A CO Donegal garda sergeant has lost his High Court bid aimed at quashing the Garda Ombudsman’s decision to investigate allegations that the Sergeant harassed a man over a four-year period.

Sergeant Oliver Moran, Kilmacrennan garda station is also disputing the Garda Ombudsman Commission’s decision extending the six-month time limit for completion of an investigation into a complaint by Mr Josie Kelly that he was harassed between 2003 and 2007.

In his judicial review proceedings, Sgt Moran is seeking various orders and declarations, including an order quashing the decision that the complaint was admissible.

In opposing the proceedings, the Commission contends its decision that the complaint was admissible was rational, cogent and adequate.

Today in his judgement, Mr Justice John Hedigan said that he was satisfied to dismiss Stg. Moran’s action. The judge held that the Ombudsman’s decision to extend time in this instance was fair and reasonable.

The judge also ruled that the Ombudsman was not obliged to request Sgt.
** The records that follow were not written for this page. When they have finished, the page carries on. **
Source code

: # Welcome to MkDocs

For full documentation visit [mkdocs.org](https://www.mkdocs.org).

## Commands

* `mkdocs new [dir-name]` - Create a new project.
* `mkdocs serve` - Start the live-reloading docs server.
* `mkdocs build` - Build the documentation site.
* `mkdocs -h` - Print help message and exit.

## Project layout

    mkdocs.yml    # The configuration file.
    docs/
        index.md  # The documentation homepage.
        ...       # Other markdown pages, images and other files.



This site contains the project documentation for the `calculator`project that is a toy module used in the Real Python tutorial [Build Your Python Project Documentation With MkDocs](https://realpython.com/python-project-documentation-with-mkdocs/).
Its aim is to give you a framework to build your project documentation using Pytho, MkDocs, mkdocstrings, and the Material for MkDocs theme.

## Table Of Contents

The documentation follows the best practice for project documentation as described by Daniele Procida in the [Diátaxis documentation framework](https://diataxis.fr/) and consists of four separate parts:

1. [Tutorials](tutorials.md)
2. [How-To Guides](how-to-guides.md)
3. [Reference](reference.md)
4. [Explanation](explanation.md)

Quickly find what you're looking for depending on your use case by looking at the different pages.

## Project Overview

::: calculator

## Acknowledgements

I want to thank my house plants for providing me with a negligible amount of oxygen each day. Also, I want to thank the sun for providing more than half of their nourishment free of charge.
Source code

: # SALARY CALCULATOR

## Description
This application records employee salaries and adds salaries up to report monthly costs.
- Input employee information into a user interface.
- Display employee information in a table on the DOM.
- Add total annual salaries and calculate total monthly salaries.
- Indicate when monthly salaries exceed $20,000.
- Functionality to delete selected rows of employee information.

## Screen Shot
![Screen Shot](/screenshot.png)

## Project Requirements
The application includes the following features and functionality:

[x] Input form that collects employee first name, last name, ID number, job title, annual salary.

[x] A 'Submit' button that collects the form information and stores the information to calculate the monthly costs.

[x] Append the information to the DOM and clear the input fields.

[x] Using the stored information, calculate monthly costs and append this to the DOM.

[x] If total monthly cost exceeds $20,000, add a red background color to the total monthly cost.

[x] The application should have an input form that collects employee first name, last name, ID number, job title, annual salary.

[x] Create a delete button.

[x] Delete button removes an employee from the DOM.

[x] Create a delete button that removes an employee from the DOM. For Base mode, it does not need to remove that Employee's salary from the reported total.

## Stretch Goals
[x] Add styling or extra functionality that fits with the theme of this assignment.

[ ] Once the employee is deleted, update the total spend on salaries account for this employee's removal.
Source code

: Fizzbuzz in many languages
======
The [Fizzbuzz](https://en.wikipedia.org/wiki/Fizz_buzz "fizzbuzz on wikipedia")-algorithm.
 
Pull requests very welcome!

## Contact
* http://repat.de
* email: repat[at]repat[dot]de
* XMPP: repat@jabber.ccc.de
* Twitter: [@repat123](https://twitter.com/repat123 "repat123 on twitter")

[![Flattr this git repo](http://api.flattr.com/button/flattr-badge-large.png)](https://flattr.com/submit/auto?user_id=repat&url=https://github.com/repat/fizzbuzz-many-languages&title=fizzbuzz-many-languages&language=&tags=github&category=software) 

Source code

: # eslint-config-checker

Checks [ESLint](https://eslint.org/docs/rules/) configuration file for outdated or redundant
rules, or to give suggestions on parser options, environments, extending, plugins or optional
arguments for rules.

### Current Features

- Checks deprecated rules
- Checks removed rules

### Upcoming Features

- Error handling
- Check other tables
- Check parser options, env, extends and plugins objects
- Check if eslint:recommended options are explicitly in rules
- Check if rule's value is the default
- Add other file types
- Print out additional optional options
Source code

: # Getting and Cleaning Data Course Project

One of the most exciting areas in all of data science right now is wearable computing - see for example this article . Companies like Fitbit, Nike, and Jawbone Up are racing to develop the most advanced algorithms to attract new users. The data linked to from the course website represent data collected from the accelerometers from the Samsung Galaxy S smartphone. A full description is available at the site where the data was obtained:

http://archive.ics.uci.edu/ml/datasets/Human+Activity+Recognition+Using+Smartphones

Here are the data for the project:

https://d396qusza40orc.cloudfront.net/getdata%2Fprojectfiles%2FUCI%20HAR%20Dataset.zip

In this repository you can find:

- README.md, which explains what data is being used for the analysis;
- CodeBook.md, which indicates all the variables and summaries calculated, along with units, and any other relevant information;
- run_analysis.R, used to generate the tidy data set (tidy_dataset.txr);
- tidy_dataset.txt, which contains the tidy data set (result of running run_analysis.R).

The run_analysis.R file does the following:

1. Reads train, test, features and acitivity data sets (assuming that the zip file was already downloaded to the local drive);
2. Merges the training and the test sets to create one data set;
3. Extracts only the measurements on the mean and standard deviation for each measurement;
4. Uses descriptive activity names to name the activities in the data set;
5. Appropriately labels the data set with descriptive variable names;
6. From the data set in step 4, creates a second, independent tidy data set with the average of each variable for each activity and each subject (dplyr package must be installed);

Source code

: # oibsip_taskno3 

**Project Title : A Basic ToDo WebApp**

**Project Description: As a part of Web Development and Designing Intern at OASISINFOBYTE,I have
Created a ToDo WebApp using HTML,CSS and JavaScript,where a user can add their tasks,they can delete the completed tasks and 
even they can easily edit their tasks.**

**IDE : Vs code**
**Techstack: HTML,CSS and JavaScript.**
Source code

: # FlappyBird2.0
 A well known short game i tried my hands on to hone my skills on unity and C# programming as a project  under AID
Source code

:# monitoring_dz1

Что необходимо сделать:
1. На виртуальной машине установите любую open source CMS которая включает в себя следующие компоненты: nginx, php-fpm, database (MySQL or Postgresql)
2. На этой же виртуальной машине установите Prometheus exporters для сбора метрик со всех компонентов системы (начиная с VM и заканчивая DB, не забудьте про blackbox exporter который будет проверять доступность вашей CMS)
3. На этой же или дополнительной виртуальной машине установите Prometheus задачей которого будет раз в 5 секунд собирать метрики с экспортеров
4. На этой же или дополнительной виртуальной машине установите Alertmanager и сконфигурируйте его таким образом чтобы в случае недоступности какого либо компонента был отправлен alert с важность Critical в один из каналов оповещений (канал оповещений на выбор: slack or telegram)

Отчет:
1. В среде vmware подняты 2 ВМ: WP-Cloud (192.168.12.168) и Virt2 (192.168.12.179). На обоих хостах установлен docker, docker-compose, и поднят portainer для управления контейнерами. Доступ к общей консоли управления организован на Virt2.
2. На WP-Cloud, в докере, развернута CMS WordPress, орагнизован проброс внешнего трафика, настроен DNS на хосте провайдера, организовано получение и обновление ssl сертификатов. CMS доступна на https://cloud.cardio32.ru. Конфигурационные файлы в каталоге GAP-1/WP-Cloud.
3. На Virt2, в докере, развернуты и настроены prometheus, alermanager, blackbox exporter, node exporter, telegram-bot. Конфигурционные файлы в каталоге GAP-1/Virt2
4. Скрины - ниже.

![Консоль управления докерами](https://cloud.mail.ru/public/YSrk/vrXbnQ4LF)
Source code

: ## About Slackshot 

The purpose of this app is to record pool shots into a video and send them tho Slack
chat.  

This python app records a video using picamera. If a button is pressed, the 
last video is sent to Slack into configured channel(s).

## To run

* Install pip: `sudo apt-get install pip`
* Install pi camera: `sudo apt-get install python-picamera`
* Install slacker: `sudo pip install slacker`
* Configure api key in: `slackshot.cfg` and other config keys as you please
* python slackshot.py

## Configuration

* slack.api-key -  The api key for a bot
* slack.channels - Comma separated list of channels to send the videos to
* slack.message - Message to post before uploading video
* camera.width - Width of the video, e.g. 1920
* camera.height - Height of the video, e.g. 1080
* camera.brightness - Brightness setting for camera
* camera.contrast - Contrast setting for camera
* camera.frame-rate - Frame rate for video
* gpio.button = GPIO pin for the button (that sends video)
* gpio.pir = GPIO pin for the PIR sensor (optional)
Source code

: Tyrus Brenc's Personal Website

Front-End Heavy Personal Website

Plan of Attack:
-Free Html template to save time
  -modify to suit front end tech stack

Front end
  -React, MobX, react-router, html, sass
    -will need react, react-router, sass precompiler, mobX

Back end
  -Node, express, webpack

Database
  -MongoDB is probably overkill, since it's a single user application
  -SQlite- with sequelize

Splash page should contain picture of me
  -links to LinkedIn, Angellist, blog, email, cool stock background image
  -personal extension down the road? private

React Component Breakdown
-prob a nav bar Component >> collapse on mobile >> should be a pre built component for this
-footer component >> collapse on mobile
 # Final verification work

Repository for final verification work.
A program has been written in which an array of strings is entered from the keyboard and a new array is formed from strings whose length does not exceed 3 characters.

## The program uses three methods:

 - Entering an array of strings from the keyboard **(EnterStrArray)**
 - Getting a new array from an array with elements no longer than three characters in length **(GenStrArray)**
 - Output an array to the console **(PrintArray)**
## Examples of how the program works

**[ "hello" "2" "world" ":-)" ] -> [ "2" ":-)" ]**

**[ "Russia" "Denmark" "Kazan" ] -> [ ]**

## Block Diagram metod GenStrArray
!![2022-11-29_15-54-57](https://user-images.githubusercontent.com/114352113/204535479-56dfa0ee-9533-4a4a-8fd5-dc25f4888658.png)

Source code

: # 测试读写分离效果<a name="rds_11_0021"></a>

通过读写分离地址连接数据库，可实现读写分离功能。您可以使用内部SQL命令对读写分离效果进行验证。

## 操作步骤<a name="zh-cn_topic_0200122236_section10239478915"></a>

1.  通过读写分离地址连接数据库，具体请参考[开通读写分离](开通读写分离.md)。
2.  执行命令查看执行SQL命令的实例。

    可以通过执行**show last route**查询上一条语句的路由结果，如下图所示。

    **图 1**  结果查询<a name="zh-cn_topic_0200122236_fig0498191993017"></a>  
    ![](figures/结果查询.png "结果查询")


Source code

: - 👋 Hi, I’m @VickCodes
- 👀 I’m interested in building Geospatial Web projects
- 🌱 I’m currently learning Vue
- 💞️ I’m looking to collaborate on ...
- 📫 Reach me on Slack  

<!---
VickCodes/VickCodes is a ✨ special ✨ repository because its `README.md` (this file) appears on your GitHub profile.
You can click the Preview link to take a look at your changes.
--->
Moran to make submissions as to whether it should exercise its discretion to extend time to allow it embark on an investigation of the complaints.

Sgt Moran, who has been stationed at Kilmacrennan since 1998, argued the Garda Ombudsman lacked jurisdiction to make the decision extending time to investigate the complaint.

Under the relevant law, an investigation must be conducted within six months of a complaint being made to the Ombudsman and that six-month period may only be extended in exceptional circumstances, counsel said.

The court heard Mr Kelly, Castledoe, Creeslough, made a complaint to the Garda Ombudsman last February that he was harassed between 2003 and 2007 by Sgt. Moran.

Mr Kelly also complained he was assaulted by other members of the Gardaí in 2009 while in custody at Letterkenny garda station. No claim of assault was made against Sgt. Moran.

In his judgement, Mr Justice Hedigan said that he was not satisfied that Stg Moran had advanced grounds to successfully challenge the Ombudsman’s decision to extend time.

He accepted the Ombudsman’s evidence that time was extended by reason of the nature of the complaint, which was one of alleged harassment.

The Ombudsman’s decision to extend time, the Judge said, was “rational based” on the concern that if there had been a campaign of harassment it would escape scrutiny if the Ombudsman failed to consider that individual acts might form part of a continuum of misbehaviour.

He further rejected the claim that the Ombudsman was obliged to request submissions from Stg Moran before deciding to extend time.

The judge also considered that Stg Moran’s claim that inadequate reasons were given for the the extension of time as “unfounded.”